### Task goal
In the post below about rail transit frequency maps in Berlin, which two Ringbahn trains does Google Maps display separately?

A gap on the map: How busy are the rails?

Hi, Inga here. Are you as interested in rail transit as I am? I usually work on Datawrapper’s platform code (not related to the train platforms!), but this week I’ll be sharing a map of public transport frequency in Berlin.

I’m a big fan of trains and maps. And since I live in Berlin, the city’s transit system is a natural part of my life. For a long time, I have been thinking that there’s something missing in the maps I see around.

Rail transit frequency: The missing map

There are official network schemes, but those are abstract and disconnected from geographical reality. There are official maps hanging on the stops and stations, but they typically only depict a relatively small area, show everything in uniform lines, and are full of map details while only showing transport in muted colors.

The transit layer of Google Maps is useful, but it shows all tram tracks in uniform lines regardless of how many routes pass through, and it groups them in a strange way. (For example, the S45, S46 and S47 trains are displayed as a single line but the S41 and S42 trains on the Ringbahn, Berlin’s Circle Line, are displayed separately despite serving the same line in opposite directions.) Organic Maps, a popular open-source map app, also offers a “transit” layer, but it has its limitations. It’s only visible at certain zoom levels, does not display trams at all, and the locations of some features are incorrect.

### Given entries
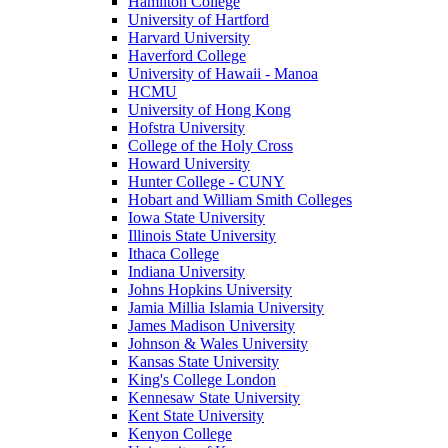
Hamilton College
University of Hartford
Harvard University
Haverford College
University of Hawaii - Manoa
HCMU
University of Hong Kong
Hofstra University
College of the Holy Cross
Howard University
Hunter College - CUNY
Hobart and William Smith Colleges
Iowa State University
Illinois State University
Ithaca College
Indiana University
Johns Hopkins University
Jamia Millia Islamia University
James Madison University
Johnson & Wales University
Kansas State University
King's College London
Kennesaw State University
Kent State University
Kenyon College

### Worked solution
The S41 and S42 trains.